Let's say we're talking about a Scrum development team.

A task can be implemented wrong or the implementation may contain unaccetable flaws. If this is discovered near the end of a Sprint the Sprint Goal may not be achieved. So a code review is an important procedure and should be performed as soon as possible from the possible risks' point of view.

On the other hand, if a developer performs a code reviews (of ther developers' tasks) two or more times during a day, then this inflicts a considerable context switching.

In a Scrum team, when should a developer perform a code review of another developer's task?

  • after completing their own task (another developer's task becomes blocked, increased risks)

  • as soon as possible (may inflict a lot of context switching)

  • a policy is required (e.g. a developer performs all code reviews at the end of the day)
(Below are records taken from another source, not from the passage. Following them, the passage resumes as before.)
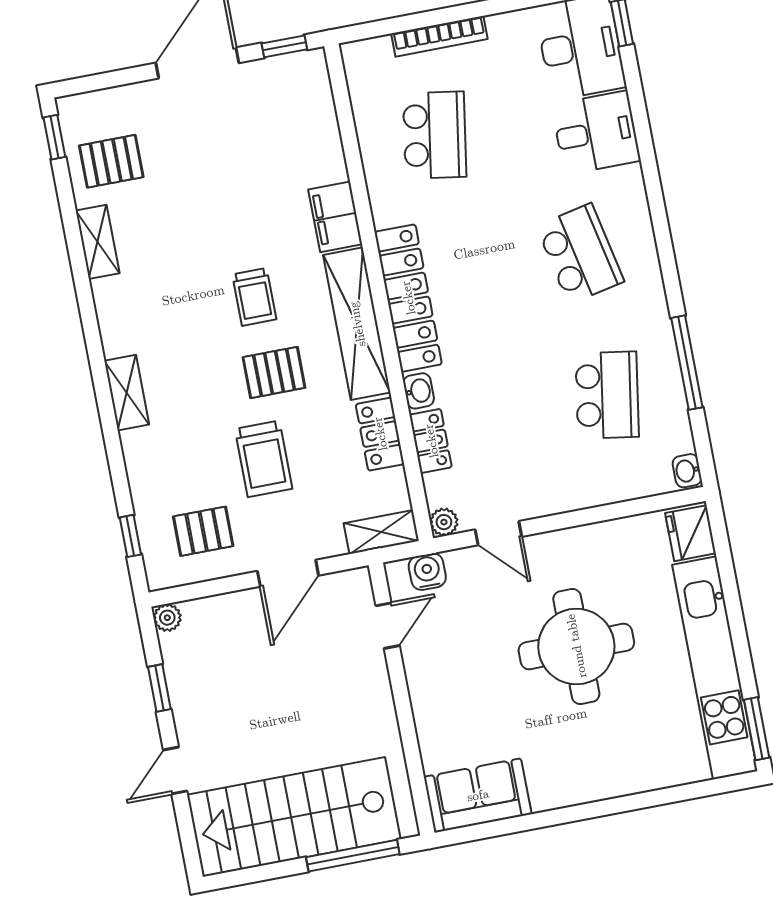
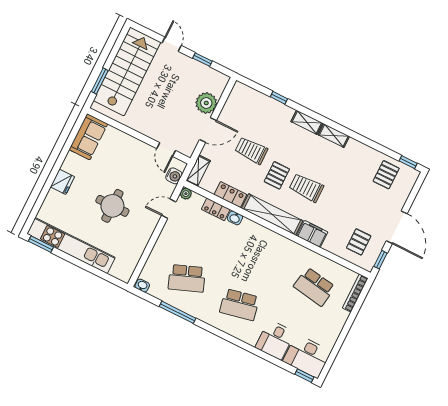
bookcase: (439, 36) -> (355, 293), moved
shelving: (98, 242) -> (334, 136), moved
trolley: (254, 297) -> (306, 188), width x1.36, depth x1.39
locker: (408, 298) -> (268, 238), removed
school desk: (607, 395) -> (187, 278), turned -30
pallet: (203, 531) -> (359, 242), moved
fridge: (691, 533) -> (62, 182), moved, turned 90
window: (130, 536) -> (279, 98), moved
door: (288, 573) -> (208, 130), swing flipped
plant: (167, 618) -> (206, 103), moved, width x1.88, depth x1.88
round table: (576, 646) -> (112, 206), width x0.73, depth x0.73
window: (353, 856) -> (100, 81), width x0.69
I'm inclined to the last option. What is your approach?

3 Answers 3


I think DevOps defines the best practices here: specifically the principle of small batch sizes.

In other words, if the batch sizes (code commits) are small, then the code reviews can be frequent and short.

I would live with the frequency because that's more of an Agile thing and it's OK! Build a team culture that supports it. DevOps also tells us to optimize for the success of the team, not the success of the individual developer.

Overall, the key is the small batch sizes because the developers can actually understand what they are looking at and contribute in a meaningful way to the code review process.

For further reading, I highly recommend the indispensable DevOps Handbook.


Here's a link to the relevant section:



Scrum intentionally does not layout exactly how the team will build the product. There are a number of reasons, but most pertinent to this question is that what works for one team may not work for another. Similarly, what works with the tools of the early 2000's may not apply as well today.

One of the reasons we work in iterations is because it gives us the opportunity to refine our process. I would encourage the team to identify what they think may work best, try it, then review. You could even pick 2 or 3 different approaches, try each for a sprint, then reflect on the results.

There is the logical notion that after all of these years, some best practice must have come out. While it is sensible to think this, the truth is that a development team is a complex environment. People have different preferences about how they work, code may be worked on at varying levels of granularity, and many other factors will come into play. Even today, weekly code reviews will work perfectly for one team and pair or mob programming is the solution for another.


I suspect there is no single answer to this question.

Individuals are different. Some may find that doing a code review is a welcome distraction from their coding tasks. Others may struggle with the context switching or may not enjoy doing reviews.

Teams are also different. I can see the nature of code reviews varying depending on many factors including:

  • The nature of the code they are writing
  • The typical size of coding tasks
  • The extent the team uses automated code quality metrics
  • If the team uses pair programming
  • The extent to which the team defines coding standards

My recommendation would be to try different approaches and monitor the results.